Aan de Grote Marktstraat, tussen het gebouw van Peek & Cloppenburg en het witte, moderne gebouw met die wolkenvormige ramen, staat een tamelijk onopvallend winkel-kantoorgebouw. De oranje en groene kleuren passen mooi met de kleuren van het Bijenkorfgebouw ertegenover. Qua hoogte sluit het aan bij de percelen ernaast en het melkwitte torentje bovenaan doet denken aan het matte wit boven op het gebouw De Volharding een eindje verder. Het pand is ontworpen door Rainer Bullhorst. Over Rainer Bullhorst en zijn betekenis voor het huidige Haagse stadsbeeld schreef de Haagse architectuurhistoricus Marcel Teunissen een intrigerend boek: ‘Op de bres voor architectonische kwaliteit’.

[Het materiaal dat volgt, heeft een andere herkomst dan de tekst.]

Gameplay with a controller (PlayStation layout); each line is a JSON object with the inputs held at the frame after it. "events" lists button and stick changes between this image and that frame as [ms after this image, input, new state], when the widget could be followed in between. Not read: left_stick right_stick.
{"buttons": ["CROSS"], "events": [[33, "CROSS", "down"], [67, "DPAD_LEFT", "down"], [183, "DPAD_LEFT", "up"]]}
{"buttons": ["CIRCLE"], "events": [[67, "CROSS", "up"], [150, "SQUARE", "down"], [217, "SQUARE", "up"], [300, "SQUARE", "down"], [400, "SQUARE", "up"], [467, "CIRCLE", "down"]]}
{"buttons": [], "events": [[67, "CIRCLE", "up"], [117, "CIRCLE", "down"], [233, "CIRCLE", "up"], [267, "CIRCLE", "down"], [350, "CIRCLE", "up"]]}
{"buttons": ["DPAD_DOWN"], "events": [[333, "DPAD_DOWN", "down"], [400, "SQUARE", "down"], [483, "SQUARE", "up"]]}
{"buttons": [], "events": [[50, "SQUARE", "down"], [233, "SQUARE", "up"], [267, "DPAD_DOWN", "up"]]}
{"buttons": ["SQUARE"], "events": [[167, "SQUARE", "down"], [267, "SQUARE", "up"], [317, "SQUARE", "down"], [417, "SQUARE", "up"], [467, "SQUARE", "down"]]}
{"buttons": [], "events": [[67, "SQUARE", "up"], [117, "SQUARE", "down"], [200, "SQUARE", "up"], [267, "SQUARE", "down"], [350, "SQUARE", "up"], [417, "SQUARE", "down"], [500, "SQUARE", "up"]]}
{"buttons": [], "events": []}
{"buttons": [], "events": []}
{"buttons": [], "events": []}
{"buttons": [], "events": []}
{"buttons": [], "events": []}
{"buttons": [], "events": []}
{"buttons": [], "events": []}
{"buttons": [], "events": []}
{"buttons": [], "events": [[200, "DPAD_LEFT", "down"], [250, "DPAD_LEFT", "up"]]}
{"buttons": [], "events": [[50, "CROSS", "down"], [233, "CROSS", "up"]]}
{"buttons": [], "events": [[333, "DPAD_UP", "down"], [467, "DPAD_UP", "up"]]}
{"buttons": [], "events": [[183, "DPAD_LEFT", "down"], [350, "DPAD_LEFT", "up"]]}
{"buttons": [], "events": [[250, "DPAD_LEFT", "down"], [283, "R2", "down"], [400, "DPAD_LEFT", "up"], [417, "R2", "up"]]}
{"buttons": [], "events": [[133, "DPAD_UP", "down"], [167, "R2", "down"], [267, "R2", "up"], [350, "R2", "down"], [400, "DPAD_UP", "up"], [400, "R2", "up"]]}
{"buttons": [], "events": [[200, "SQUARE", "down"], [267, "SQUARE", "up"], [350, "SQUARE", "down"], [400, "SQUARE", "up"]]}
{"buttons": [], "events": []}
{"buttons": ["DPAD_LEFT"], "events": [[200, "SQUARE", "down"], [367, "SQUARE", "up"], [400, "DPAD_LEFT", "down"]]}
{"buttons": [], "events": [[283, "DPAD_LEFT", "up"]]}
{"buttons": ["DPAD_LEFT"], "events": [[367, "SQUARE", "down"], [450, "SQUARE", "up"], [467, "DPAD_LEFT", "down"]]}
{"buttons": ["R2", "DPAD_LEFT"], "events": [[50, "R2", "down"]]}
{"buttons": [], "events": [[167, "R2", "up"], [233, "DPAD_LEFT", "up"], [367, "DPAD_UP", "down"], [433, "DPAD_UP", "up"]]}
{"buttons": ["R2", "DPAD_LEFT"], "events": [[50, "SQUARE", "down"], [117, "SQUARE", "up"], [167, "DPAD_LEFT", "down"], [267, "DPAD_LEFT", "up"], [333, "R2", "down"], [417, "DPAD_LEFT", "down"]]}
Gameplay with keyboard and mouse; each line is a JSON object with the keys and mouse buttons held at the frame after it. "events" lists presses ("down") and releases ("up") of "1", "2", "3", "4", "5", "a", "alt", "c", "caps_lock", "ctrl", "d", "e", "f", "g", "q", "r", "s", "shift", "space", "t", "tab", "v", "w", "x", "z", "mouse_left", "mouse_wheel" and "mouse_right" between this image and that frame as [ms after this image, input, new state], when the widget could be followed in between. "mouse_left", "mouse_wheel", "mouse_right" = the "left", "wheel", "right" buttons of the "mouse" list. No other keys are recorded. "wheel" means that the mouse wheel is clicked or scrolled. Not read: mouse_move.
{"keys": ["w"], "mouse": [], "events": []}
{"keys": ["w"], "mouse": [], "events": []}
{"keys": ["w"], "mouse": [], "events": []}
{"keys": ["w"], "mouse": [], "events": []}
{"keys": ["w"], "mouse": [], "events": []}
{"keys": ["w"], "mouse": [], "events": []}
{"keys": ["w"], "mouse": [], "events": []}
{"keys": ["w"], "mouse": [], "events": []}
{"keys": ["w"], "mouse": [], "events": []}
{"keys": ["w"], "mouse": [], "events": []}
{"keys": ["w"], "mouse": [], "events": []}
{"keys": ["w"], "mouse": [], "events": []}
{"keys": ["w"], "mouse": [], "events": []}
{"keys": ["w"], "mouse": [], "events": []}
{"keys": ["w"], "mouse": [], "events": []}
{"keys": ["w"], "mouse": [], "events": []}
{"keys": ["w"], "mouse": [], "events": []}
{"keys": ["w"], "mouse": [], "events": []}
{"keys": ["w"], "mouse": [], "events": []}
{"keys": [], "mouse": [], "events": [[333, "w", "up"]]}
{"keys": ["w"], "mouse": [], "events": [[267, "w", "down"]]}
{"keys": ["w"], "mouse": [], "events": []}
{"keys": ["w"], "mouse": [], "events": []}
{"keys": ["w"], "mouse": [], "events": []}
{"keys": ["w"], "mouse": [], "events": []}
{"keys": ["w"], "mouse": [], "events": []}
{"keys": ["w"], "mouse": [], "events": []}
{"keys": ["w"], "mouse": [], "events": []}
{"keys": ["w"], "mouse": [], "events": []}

Bullhorst (1946-2021) wordt als zoon van een meubelmaker geboren in de Duitse deelstaat Noordrijn-Westfalen, studeert bouwkunde aan de TH van Delft, komt terecht bij verschillende Nederlandse architectenbureaus en is vanaf 1980 eigenaar van ‘Bullhorst architecten en stedenbouwers’. Hij is bijna 20 jaar werkzaam als docent aan de KABK, jarenlang lid van welstandscommissies en actief in verschillende werkgroepen van Vrienden Van Den Haag. Zijn Haags architectonisch werk valt op drie handen te tellen, maar Teunissen toont overtuigend aan dat Bullhorst van enorm belang is geweest voor de Haagse stedelijke vernieuwing.

“Grote delen van de Haagse binnenstad hadden halverwege de jaren zeventig een beetje weg van oorlogsgebieden”, om Teunissen te citeren. Er is veel gesloopt, pleinen zijn parkeerplaatsen, rigoureuze plannen gaan wegens geldgebrek niet door, verpaupering slaat toe, het inwonertal daalt en wat er komt aan nieuwbouw is of brutalistisch of licht-kneuterig. Pas met de komst van Adri Duivesteijn midden jaren ’80 komt de gewenste kentering en maken architectuur en stedenbouw een kwaliteitsslag. Bullhorst steunt Duivesteijns ‘stadsvernieuwing als culturele activiteit’, hij draagt bij aan de verbetering van veel bouwplannen, schrijft een niet aflatende stroom redactionele bijdragen waarin hij zijn visie uiteenzet en zet zich op allerlei manieren in om de kwaliteit van de Haagse stedenbouw en architectuur te verbeteren.

Bullhorst wordt in de jaren ’80 een autoriteit waarmee je rekening houdt. Geestig is zijn ironische paginalange beschrijving van het gebied rond de Koninklijke Bibliotheek met daarin “(…) hoe duidelijk de stedenbouwkundige en architectonische miskleun in het stationsgebied is, blijkt uit de talloze aanplakbiljetten die mededelen dat dit de ingang niet is”. De Rijksgebouwendienst is not amused.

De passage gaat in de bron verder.